Thursday, May 06, 2021

Elise Stefanik, likely Cheney successor in House leadership, has rural district but questionable rural bona fides

Rep. Elise Stefanik
Rep. Elise Stefanik, the likely House Republican leadership successor to Rep. Liz Cheney of Wyoming, represents the rural 21st District in upstate New York, but she's been focused on moving up, Brian Mann of North Country Public Radio reports in a series of tweets with links to his years of reporting on her:

"In 2014 she presented herself as a moderate and her past career suggested as much - including her writings at Harvard and her work with Democrats . . . She also worked closely early in her career with moderates and people who've emerged as never-Trumpers . . . had a remarkable resume in 2014 and a strong track record working in Washington, D.C. Not the typical resume for someone seeking an Upstate N.Y. House seat. . . . Reporting at @ncpr found, however, that she was eager to downplay her D.C. cred and her identity as a political insider. She claimed to have grown up in a rural Adirondacks community in NY-21. I couldn't find anyone there who knew her." Stefanik lives in the Hudson River village of Schuylerville, near Saratoga Springs.

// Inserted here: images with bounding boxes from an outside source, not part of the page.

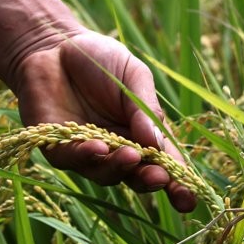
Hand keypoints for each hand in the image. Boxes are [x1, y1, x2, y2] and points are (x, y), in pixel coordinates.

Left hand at [13, 30, 196, 212]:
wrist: (54, 44)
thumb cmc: (101, 61)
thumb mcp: (134, 77)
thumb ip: (146, 110)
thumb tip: (158, 144)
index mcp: (146, 137)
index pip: (166, 166)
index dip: (178, 185)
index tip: (189, 199)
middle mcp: (120, 152)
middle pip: (138, 178)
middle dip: (150, 181)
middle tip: (160, 177)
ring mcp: (89, 153)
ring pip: (107, 174)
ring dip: (120, 167)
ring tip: (131, 155)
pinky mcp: (58, 148)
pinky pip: (74, 159)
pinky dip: (88, 156)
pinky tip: (99, 147)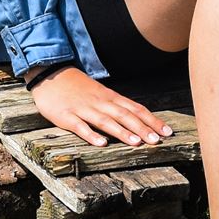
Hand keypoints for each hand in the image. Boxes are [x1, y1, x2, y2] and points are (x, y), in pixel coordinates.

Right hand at [27, 65, 172, 146]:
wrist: (52, 74)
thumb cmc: (78, 88)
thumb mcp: (100, 94)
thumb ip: (116, 106)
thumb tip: (138, 119)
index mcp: (110, 98)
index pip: (136, 109)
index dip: (151, 120)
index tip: (167, 132)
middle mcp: (101, 102)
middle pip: (125, 115)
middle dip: (143, 128)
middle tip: (158, 141)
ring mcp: (84, 109)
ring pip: (106, 121)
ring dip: (122, 132)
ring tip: (136, 143)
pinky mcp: (67, 116)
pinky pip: (80, 126)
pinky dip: (91, 134)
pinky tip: (101, 143)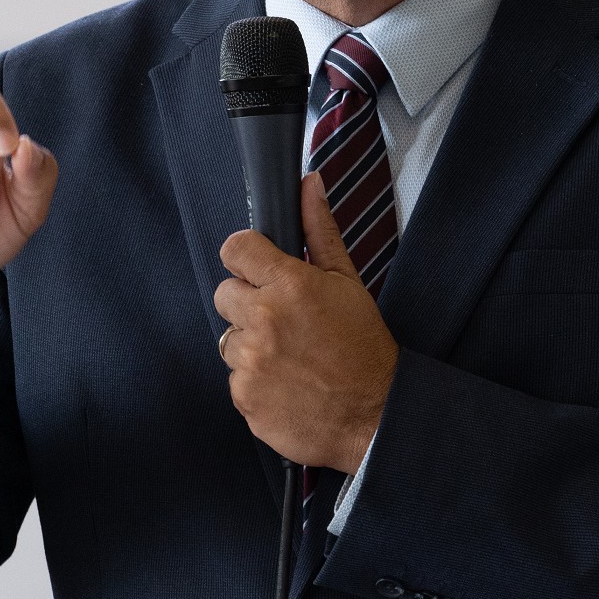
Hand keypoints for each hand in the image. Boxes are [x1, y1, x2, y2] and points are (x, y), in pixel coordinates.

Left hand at [213, 173, 398, 472]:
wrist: (374, 415)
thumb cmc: (363, 345)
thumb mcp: (347, 281)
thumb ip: (320, 230)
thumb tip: (309, 183)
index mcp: (290, 285)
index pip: (235, 249)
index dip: (247, 258)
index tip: (260, 271)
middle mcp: (264, 320)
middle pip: (224, 294)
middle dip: (248, 304)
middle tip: (283, 321)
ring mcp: (251, 363)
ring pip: (228, 340)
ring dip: (251, 346)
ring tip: (289, 357)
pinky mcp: (244, 398)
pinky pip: (235, 379)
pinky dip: (255, 382)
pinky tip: (287, 384)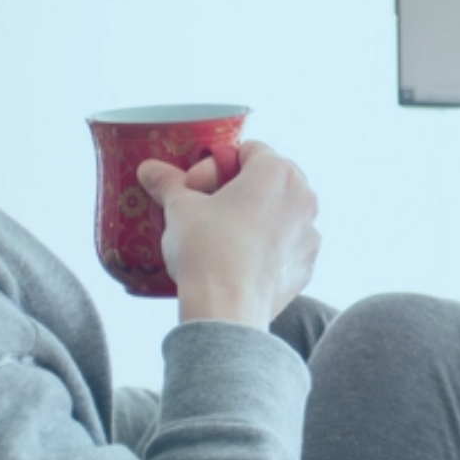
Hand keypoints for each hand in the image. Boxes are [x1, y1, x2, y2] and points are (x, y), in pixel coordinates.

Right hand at [136, 141, 319, 326]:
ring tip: (222, 234)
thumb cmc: (207, 250)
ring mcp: (309, 234)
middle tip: (207, 206)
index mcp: (277, 172)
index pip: (248, 150)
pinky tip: (240, 259)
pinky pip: (286, 244)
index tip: (195, 187)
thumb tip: (150, 170)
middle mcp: (303, 198)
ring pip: (281, 212)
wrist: (226, 309)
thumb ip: (168, 183)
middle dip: (238, 187)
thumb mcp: (180, 208)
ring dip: (255, 215)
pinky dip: (266, 246)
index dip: (216, 165)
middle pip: (269, 178)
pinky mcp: (305, 266)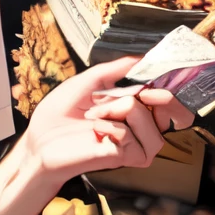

New York U.S. House District 21 (GovTrack map, adapted)
Mann goes on to report that Stefanik "
was a skilled campaigner, disciplined, dogged, fierce. She got better and better, dismantling Republican and Democratic challengers. Stefanik made it clear that she wanted a national profile in the GOP, but her rise was complicated by the victory of Donald Trump in 2016. At first [she] was wary of Trump, criticizing him often but in careful ways. During the Trump years however [she] executed a complete pivot, embracing Trump using the impeachment to build her national profile, securing more Fox News appearances, endorsing him fully in 2020."

Having fully branded herself as a Trump ally, "She secured this position more fully by embracing and amplifying Trump's lies about the election and downplaying his role in the 1/6 insurrection," Mann writes. "Throughout the process [she] showed steady ambition, an ability to adapt and evolve her politics, and a willingness to shed old loyalties and allies while amplifying factual untruths when necessary. Her brand may be a perfect match for the modern GOP."

Stefanik "has regularly echoed Trump’s falsehoods" and made false claims about the Senate runoff elections in Georgia, reports Glenn Kessler of The Washington Post.